(1)行政立法の意義
実質的意味の「立法」とは、伝統的な理解に従えば、「国民の権利を制限し、または国民に義務を課する成文の法規範(法規)を定立する作用」と定義されます。行政立法とは、行政機関がそのような規範を定めること、あるいは行政機関により定められた規範のことです。
憲法は、国会を「唯一の立法機関である」と定め、実質的意味の立法を国会の権限としています。その一方で、憲法は行政機関の制定する命令すなわち行政立法の存在を予定した規定を置いています。つまり、行政立法は「国会中心立法原則」の例外として憲法上認められるわけでス。「法律による行政」の原理からすると、行政機関自らが立法を行うのは多少矛盾するように思われるかもしれません。しかし、膨大かつ多様化し、しかも専門手k・技術的判断の要求される現代コカの行政需要に国会が適時・適切に対応するには限界があり、国会の立法能力の不足を行政機関が補う必要があります。つまり、実際上、行政機関による立法の補完が不可欠といえる状況にあるため、やむに已まれぬ実際上の必要性から行政立法を認めざるを得ません。
例えば、「建築基準法」は、建築物の敷地、構造、設備、用途に関する最低の基準を定めた法律ですが、この法律には、相当に膨大な内容を持つ「建築基準法施行令」及び「建築基準法施行規則」といった法令が付属しています。
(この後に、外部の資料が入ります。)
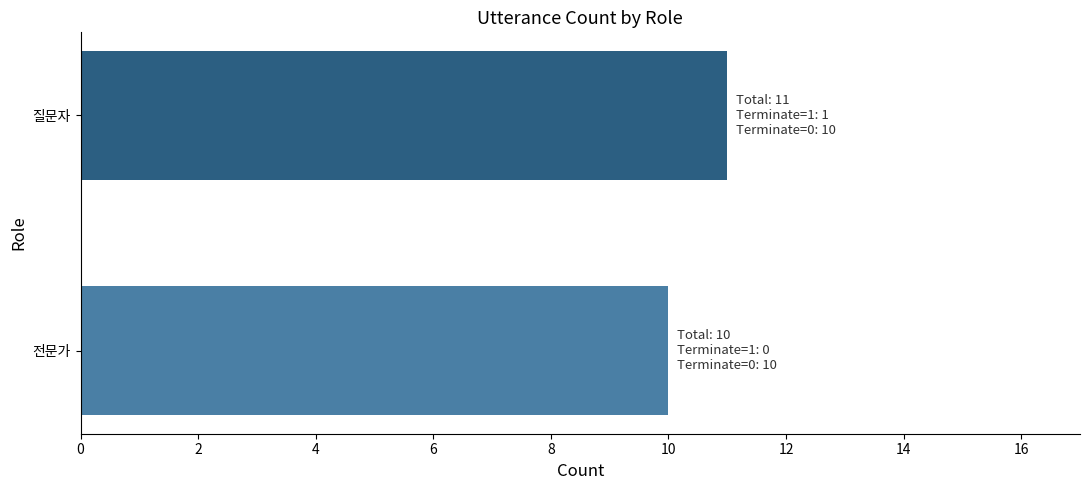

Reading bottom to top, what are all the values shown in this chart?

전문가=10	질문자=11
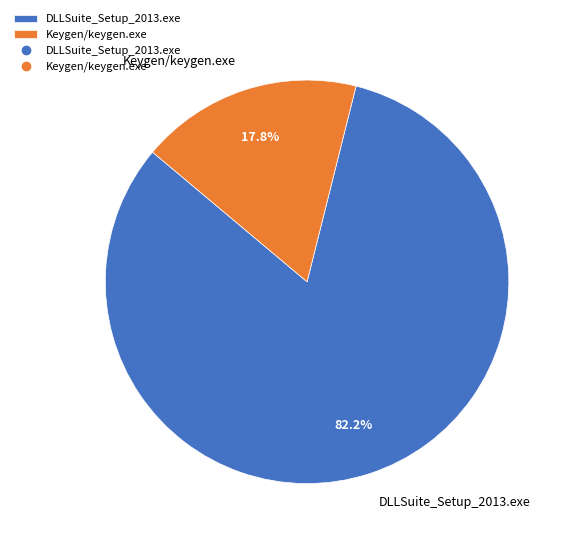

Between Keygen/keygen.exe and DLLSuite_Setup_2013.exe, which is larger?

DLLSuite_Setup_2013.exe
これらが、行政立法であり、建築基準法の定めをより詳細かつ具体化したものです。
本体である建築基準法は、当然国会の議決を経て制定されていますが、建築法規には、きわめて細かい専門的かつ技術的な事項の定めが不可欠です。そこで、専門的技術的な部分の定めは、有能な行政官僚を多数擁する行政機関にゆだねざるを得ません。これはあらゆる行政法規について言えることです。
(2)行政立法の種類
行政立法は、その性質を基準にした場合、大きく分けて「法規命令」と「行政規則」に分類できます。
①法規命令
法規命令は、本来法律で定められるべき事項を命令で定めさせているものです。この法規命令は、さらに、法律による委任を受けて国民に新たに権利義務を設定する委任命令と法律を実施するための具体的細目を定める執行命令とに区別できます。
建築基準法施行令は、建築基準法ん定めをより具体化して国民に新たな制限を課すことを主な内容としているため、その大部分が委任命令に該当し、建築基準法施行規則は主として申請書その他の各種書類の様式とその記載事項等建築基準法を施行するために必要な具体的細目を定めるものであるため、その大部分が執行命令に該当します。
②行政規則
行政規則とは、行政機関が定立する規範であって、法規としての性質を有しないものです。すなわち、行政規則は、国民の権利義務に直接関わるものではないので、行政機関が法律の委任なく定めることができます。行政規則の主なものとして、訓令及び通達があります。訓令とは、上級行政機関が行政の内部基準として下級行政機関を指揮・監督するために発する命令です。通達は、その訓令が書面となっているものです。
通達には、所管の法律や命令の解釈の指針や最良の基準などが定められるのが普通です。訓令・通達等の行政規則は、行政の内部基準として下級行政機関を拘束しますが、国民との関係では効力を持たない、つまり国民の法的利益に対して直接の影響を及ぼすものではないので、通達そのものは、原則として取消訴訟の対象とはなりません。通達に従った処分がなされ、それによって不利益を受けた私人は、その処分について取り消しを求める訴えを提起し、通達に基づく処分の違法を主張すべきことになります。この場合裁判所は、法令の解釈適用に当たっては、通達に示された法令の解釈とは異なる独自の解釈をすることができるとされています。